What is being asked: Set down the records exactly as they stand, except for any pictures, which you should omit.

Provided records:

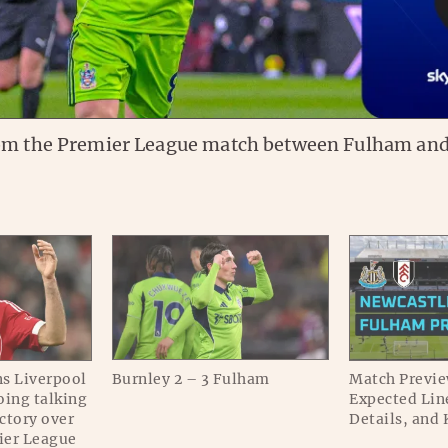
om the Premier League match between Fulham and
s Liverpool
Burnley 2 – 3 Fulham
Match Previe
oing talking
Expected Lin
ictory over
Details, and 
ier League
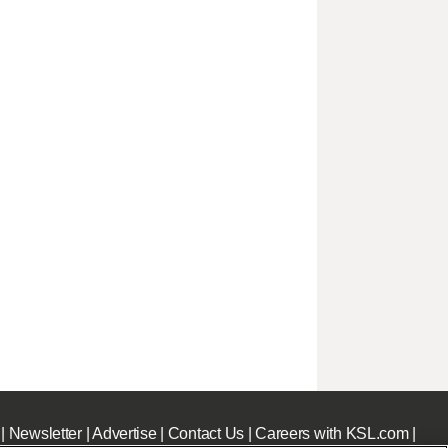
|
Newsletter
|
Advertise
|
Contact Us
|
Careers with KSL.com
|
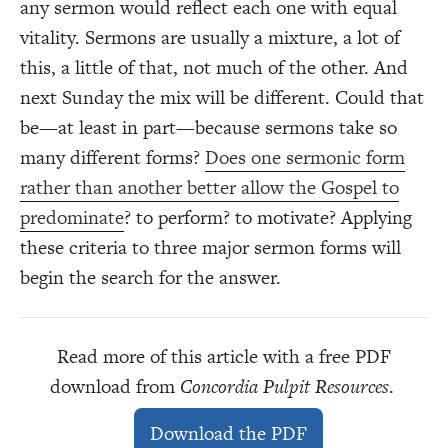
any sermon would reflect each one with equal
vitality. Sermons are usually a mixture, a lot of
this, a little of that, not much of the other. And
next Sunday the mix will be different. Could that
be—at least in part—because sermons take so
many different forms?
Does one sermonic form
rather than another better allow the Gospel to
predominate
? to perform? to motivate? Applying
these criteria to three major sermon forms will
begin the search for the answer.
Read more of this article with a free PDF
download from
Concordia Pulpit Resources
.
Download the PDF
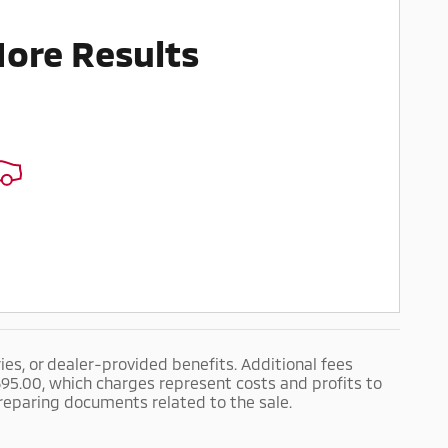
More Results
ries, or dealer-provided benefits. Additional fees
$695.00, which charges represent costs and profits to
preparing documents related to the sale.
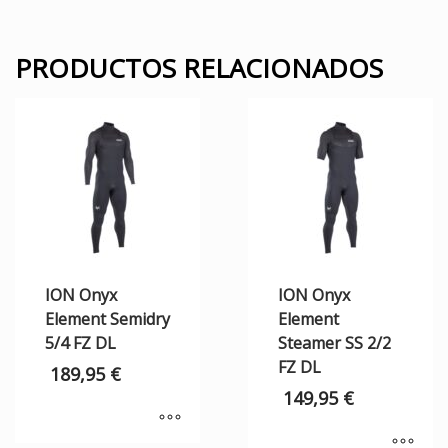
PRODUCTOS RELACIONADOS
ION Onyx
ION Onyx
Element Semidry
Element
5/4 FZ DL
Steamer SS 2/2
FZ DL
189,95
€
149,95
€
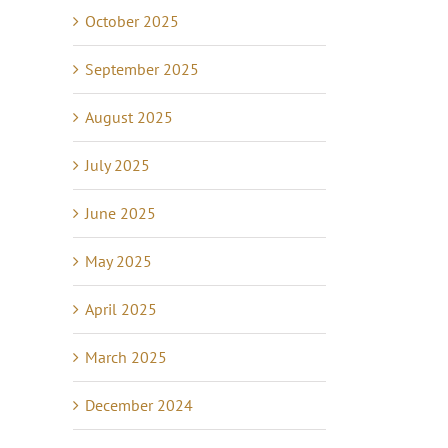
October 2025
September 2025
August 2025
July 2025
June 2025
May 2025
April 2025
March 2025
December 2024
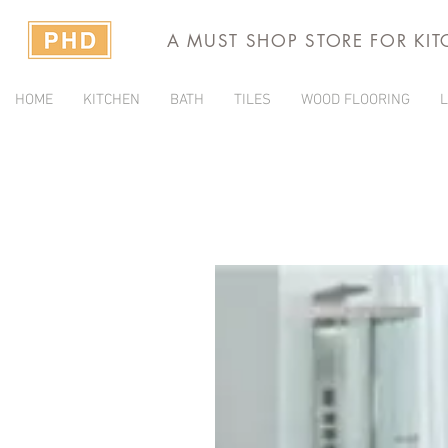
A MUST SHOP STORE FOR KI
HOME
KITCHEN
BATH
TILES
WOOD FLOORING
L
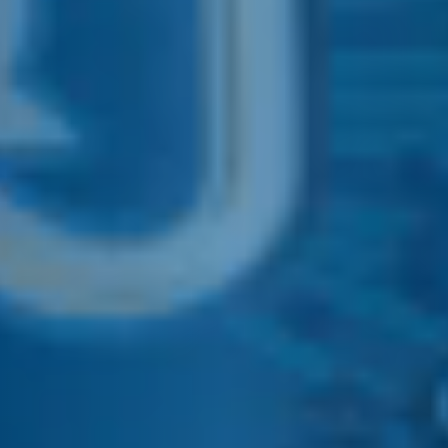
E&J CALIFORNIA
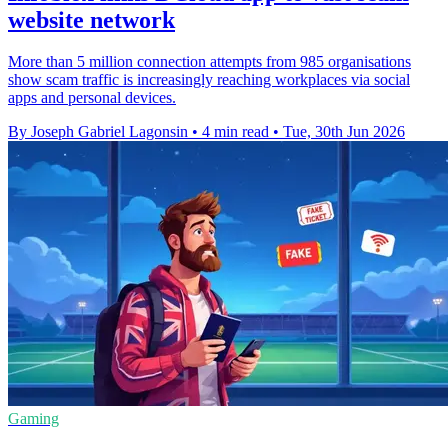
website network
More than 5 million connection attempts from 985 organisations
show scam traffic is increasingly reaching workplaces via social
apps and personal devices.
By Joseph Gabriel Lagonsin
•
4 min read
•
Tue, 30th Jun 2026
Gaming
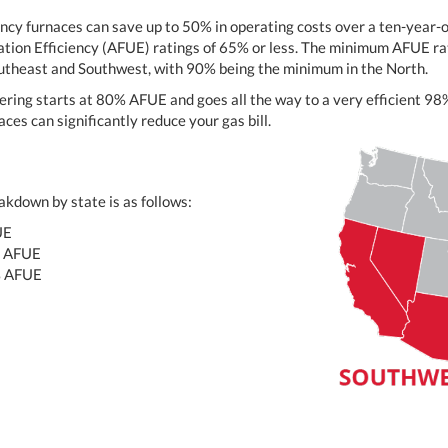
ency furnaces can save up to 50% in operating costs over a ten-year
ation Efficiency (AFUE) ratings of 65% or less. The minimum AFUE rat
outheast and Southwest, with 90% being the minimum in the North.
ering starts at 80% AFUE and goes all the way to a very efficient 
ces can significantly reduce your gas bill.
kdown by state is as follows:
UE
 AFUE
% AFUE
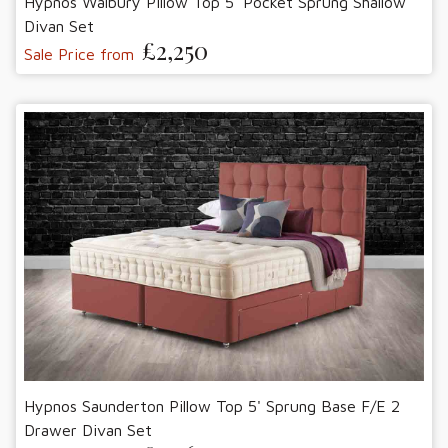
Hypnos Walbury Pillow Top 5' Pocket Sprung Shallow
Divan Set
£2,250
Sale Price from
Hypnos Saunderton Pillow Top 5' Sprung Base F/E 2
Drawer Divan Set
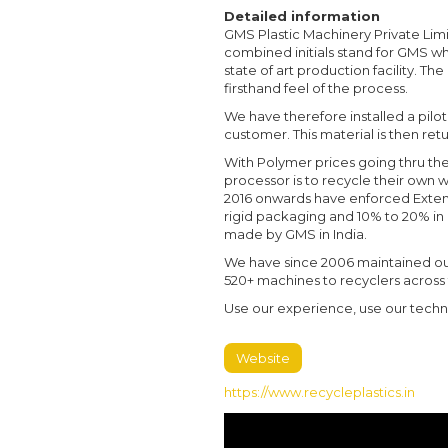
Detailed information
GMS Plastic Machinery Private Limi
combined initials stand for GMS w
state of art production facility. T
firsthand feel of the process.
We have therefore installed a pilot
customer. This material is then re
With Polymer prices going thru the
processor is to recycle their own
2016 onwards have enforced Exten
rigid packaging and 10% to 20% in 
made by GMS in India.
We have since 2006 maintained ou
520+ machines to recyclers across
Use our experience, use our techni
Website
https://www.recycleplastics.in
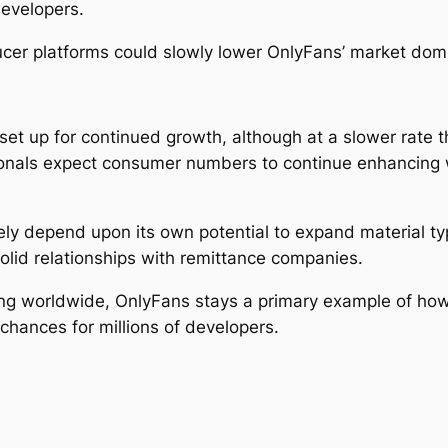
evelopers.
cer platforms could slowly lower OnlyFans’ market domi
et up for continued growth, although at a slower rate t
nals expect consumer numbers to continue enhancing wh
likely depend upon its own potential to expand material 
solid relationships with remittance companies.
g worldwide, OnlyFans stays a primary example of how 
chances for millions of developers.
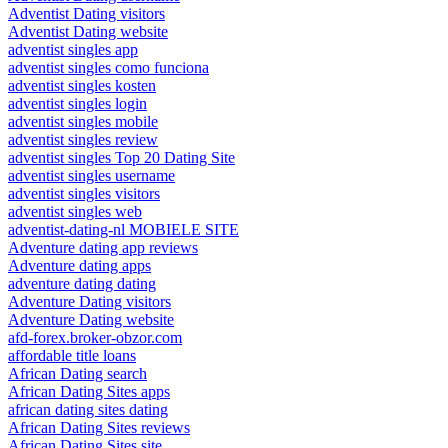
Adventist Dating visitors
Adventist Dating website
adventist singles app
adventist singles como funciona
adventist singles kosten
adventist singles login
adventist singles mobile
adventist singles review
adventist singles Top 20 Dating Site
adventist singles username
adventist singles visitors
adventist singles web
adventist-dating-nl MOBIELE SITE
Adventure dating app reviews
Adventure dating apps
adventure dating dating
Adventure Dating visitors
Adventure Dating website
afd-forex.broker-obzor.com
affordable title loans
African Dating search
African Dating Sites apps
african dating sites dating
African Dating Sites reviews
African Dating Sites site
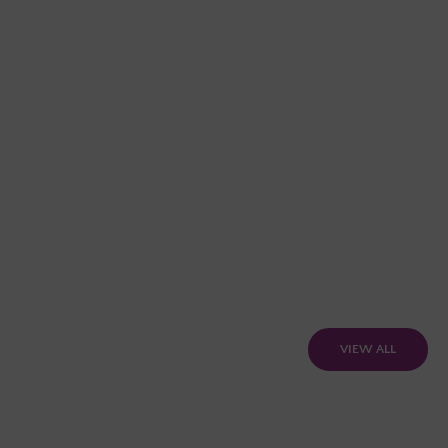
VIEW ALL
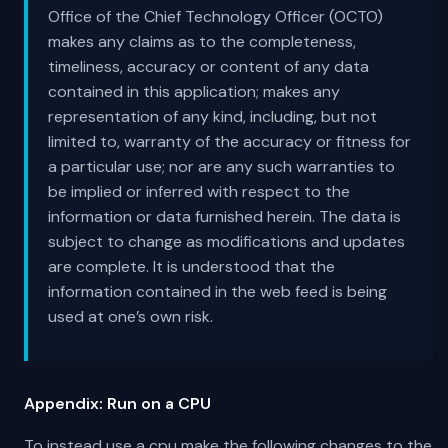
Office of the Chief Technology Officer (OCTO)
makes any claims as to the completeness,
timeliness, accuracy or content of any data
contained in this application; makes any
representation of any kind, including, but not
limited to, warranty of the accuracy or fitness for
a particular use; nor are any such warranties to
be implied or inferred with respect to the
information or data furnished herein. The data is
subject to change as modifications and updates
are complete. It is understood that the
information contained in the web feed is being
used at one’s own risk.
Appendix: Run on a CPU
To instead use a cpu make the following changes to the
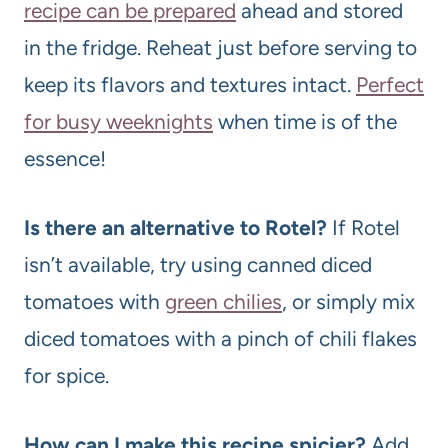
recipe can be prepared
ahead and stored
in the fridge. Reheat just before serving to
keep its flavors and textures intact.
Perfect
for busy weeknights
when time is of the
essence!
Is there an alternative to Rotel?
If Rotel
isn’t available, try using canned diced
tomatoes with
green chilies
, or simply mix
diced tomatoes with a pinch of chili flakes
for spice.
How can I make this recipe spicier?
Add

Reply to the exercise:
om the Premier League match between Fulham and
s Liverpool
Burnley 2 – 3 Fulham
Match Previe
oing talking
Expected Lin
ictory over
Details, and 
ier League
|
Newsletter
|
Advertise
|
Contact Us
|
Careers with KSL.com
|
any sermon would reflect each one with equal
vitality. Sermons are usually a mixture, a lot of
this, a little of that, not much of the other. And
next Sunday the mix will be different. Could that
be—at least in part—because sermons take so
many different forms?
Does one sermonic form
rather than another better allow the Gospel to
predominate
? to perform? to motivate? Applying
these criteria to three major sermon forms will
begin the search for the answer.
Read more of this article with a free PDF
download from
Concordia Pulpit Resources
.
Download the PDF
More Results
ries, or dealer-provided benefits. Additional fees
$695.00, which charges represent costs and profits to
preparing documents related to the sale.
PRODUCTOS RELACIONADOS
ION Onyx
ION Onyx
Element Semidry
Element
5/4 FZ DL
Steamer SS 2/2
FZ DL
189,95
€
149,95
€
October 2025
September 2025
August 2025
July 2025
June 2025
May 2025
April 2025
March 2025
December 2024
A MUST SHOP STORE FOR KI
HOME
KITCHEN
BATH
TILES
WOOD FLOORING
L
E&J CALIFORNIA
website network
More than 5 million connection attempts from 985 organisations
show scam traffic is increasingly reaching workplaces via social
apps and personal devices.
By Joseph Gabriel Lagonsin
•
4 min read
•
Tue, 30th Jun 2026
Gaming
ency furnaces can save up to 50% in operating costs over a ten-year
ation Efficiency (AFUE) ratings of 65% or less. The minimum AFUE rat
outheast and Southwest, with 90% being the minimum in the North.
ering starts at 80% AFUE and goes all the way to a very efficient 
ces can significantly reduce your gas bill.
kdown by state is as follows:
UE
 AFUE
% AFUE
Hypnos Walbury Pillow Top 5' Pocket Sprung Shallow
Divan Set
£2,250
Sale Price from
Hypnos Saunderton Pillow Top 5' Sprung Base F/E 2
Drawer Divan Set
Detailed information
GMS Plastic Machinery Private Limi
combined initials stand for GMS w
state of art production facility. T
firsthand feel of the process.
We have therefore installed a pilot
customer. This material is then re
With Polymer prices going thru the
processor is to recycle their own
2016 onwards have enforced Exten
rigid packaging and 10% to 20% in 
made by GMS in India.
We have since 2006 maintained ou
520+ machines to recyclers across
Use our experience, use our techni
Website
https://www.recycleplastics.in
evelopers.
cer platforms could slowly lower OnlyFans’ market domi
et up for continued growth, although at a slower rate t
nals expect consumer numbers to continue enhancing wh
likely depend upon its own potential to expand material 
solid relationships with remittance companies.
g worldwide, OnlyFans stays a primary example of how 
chances for millions of developers.
Adventist Dating visitors
Adventist Dating website
adventist singles app
adventist singles como funciona
adventist singles kosten
adventist singles login
adventist singles mobile
adventist singles review
adventist singles Top 20 Dating Site
adventist singles username
adventist singles visitors
adventist singles web
adventist-dating-nl MOBIELE SITE
Adventure dating app reviews
Adventure dating apps
adventure dating dating
Adventure Dating visitors
Adventure Dating website
afd-forex.broker-obzor.com
affordable title loans
African Dating search
African Dating Sites apps
african dating sites dating
African Dating Sites reviews
African Dating Sites site
VIEW ALL
Office of the Chief Technology Officer (OCTO)
makes any claims as to the completeness,
timeliness, accuracy or content of any data
contained in this application; makes any
representation of any kind, including, but not
limited to, warranty of the accuracy or fitness for
a particular use; nor are any such warranties to
be implied or inferred with respect to the
information or data furnished herein. The data is
subject to change as modifications and updates
are complete. It is understood that the
information contained in the web feed is being
used at one’s own risk.
Appendix: Run on a CPU
To instead use a cpu make the following changes to the
recipe can be prepared
ahead and stored
in the fridge. Reheat just before serving to
keep its flavors and textures intact.
Perfect
for busy weeknights
when time is of the
essence!
Is there an alternative to Rotel?
If Rotel
isn’t available, try using canned diced
tomatoes with
green chilies
, or simply mix
diced tomatoes with a pinch of chili flakes
for spice.
How can I make this recipe spicier?
Add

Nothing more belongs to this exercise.